• **What the task requires**
In the copy, include no images. Reproduce the entries exactly.

Records supplied Start Marker

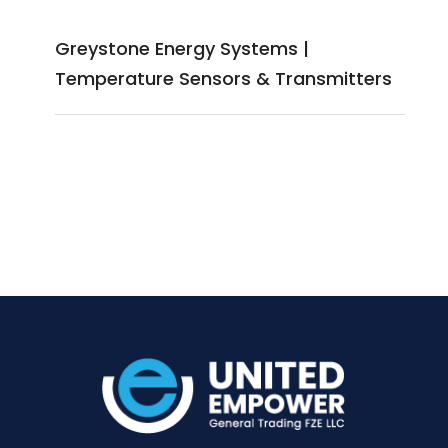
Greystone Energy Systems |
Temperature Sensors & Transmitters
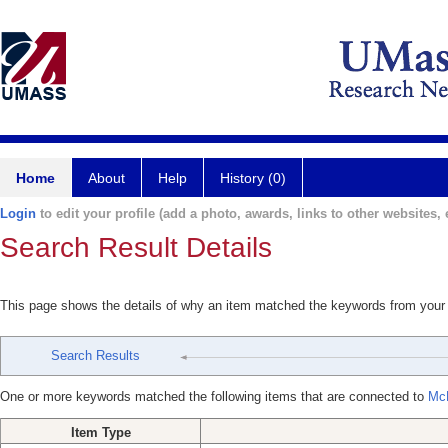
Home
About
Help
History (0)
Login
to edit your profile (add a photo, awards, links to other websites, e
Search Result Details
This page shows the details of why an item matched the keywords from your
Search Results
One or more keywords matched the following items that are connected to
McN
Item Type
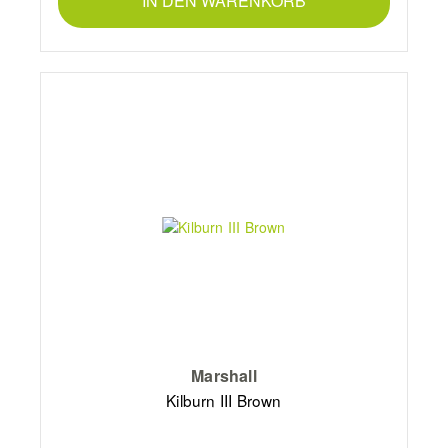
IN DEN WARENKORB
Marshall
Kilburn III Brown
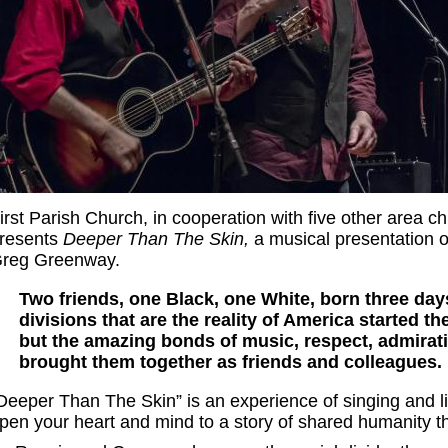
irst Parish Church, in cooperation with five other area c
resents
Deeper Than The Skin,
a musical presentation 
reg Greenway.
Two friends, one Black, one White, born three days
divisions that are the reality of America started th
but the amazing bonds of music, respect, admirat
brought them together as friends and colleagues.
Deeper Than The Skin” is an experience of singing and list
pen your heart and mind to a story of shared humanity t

Records supplied End Marker

• **Response area**
Greystone Energy Systems |
Temperature Sensors & Transmitters
Home
About
Help
History (0)
Login
to edit your profile (add a photo, awards, links to other websites, e
Search Result Details
This page shows the details of why an item matched the keywords from your
Search Results
One or more keywords matched the following items that are connected to
McN
Item Type
IN DEN WARENKORB
Marshall
Kilburn III Brown
irst Parish Church, in cooperation with five other area c
resents
Deeper Than The Skin,
a musical presentation 
reg Greenway.
Two friends, one Black, one White, born three days
divisions that are the reality of America started th
but the amazing bonds of music, respect, admirat
brought them together as friends and colleagues.
Deeper Than The Skin” is an experience of singing and list
pen your heart and mind to a story of shared humanity t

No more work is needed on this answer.